- The records:
[Start of section]

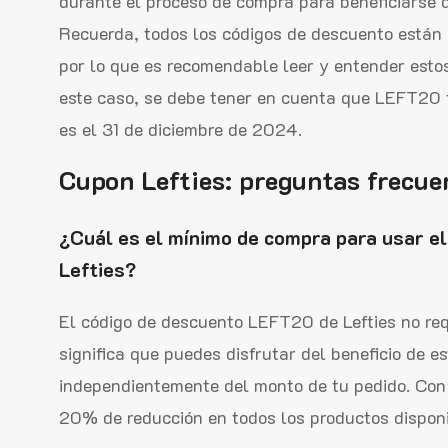
durante el proceso de compra para beneficiarse 
Recuerda, todos los códigos de descuento están 
por lo que es recomendable leer y entender esto
este caso, se debe tener en cuenta que LEFT20 
es el 31 de diciembre de 2024.
Cupon Lefties: preguntas frecue
¿Cuál es el mínimo de compra para usar e
Lefties?
El código de descuento LEFT20 de Lefties no req
significa que puedes disfrutar del beneficio de e
independientemente del monto de tu pedido. Con
20% de reducción en todos los productos disponib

[End of section]

- Exercise:
Reproduce the material in full, word for word, and omit the pictures.

- Problem solution:
durante el proceso de compra para beneficiarse 
Recuerda, todos los códigos de descuento están 
por lo que es recomendable leer y entender esto
este caso, se debe tener en cuenta que LEFT20 
es el 31 de diciembre de 2024.
Cupon Lefties: preguntas frecue
¿Cuál es el mínimo de compra para usar e
Lefties?
El código de descuento LEFT20 de Lefties no req
significa que puedes disfrutar del beneficio de e
independientemente del monto de tu pedido. Con
20% de reducción en todos los productos disponib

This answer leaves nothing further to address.